=== DIRECTIONS FOR THIS TASK ===
Give the number of lines in the data below where the string "DataOut" occurs, and nothing else.

Items from a dataset
□ □ □

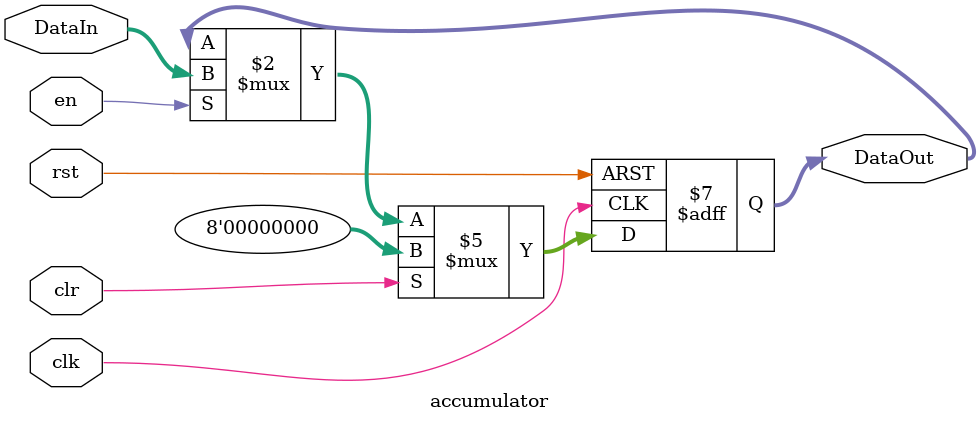
<source format=v>

module accumulator (
    DataIn,
    DataOut,
    en,
    clr,
    clk,
    rst
    );

    input       [7:0]   DataIn;
    input               en;
    input               clk;
    input               clr;
    input               rst;

    output reg [7:0]    DataOut;

    always @ (posedge clk or posedge rst)
    begin
        if(rst)
        begin
            DataOut <= 8'h00;
        end
        else
        begin
            if(clr)
            begin
                DataOut <= 8'h00;
            end
            else if(en)
            begin
                DataOut <= DataIn;
            end
        end
    end

endmodule
</source>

□ □ □

=== OUTPUT OF THE TASK ===
5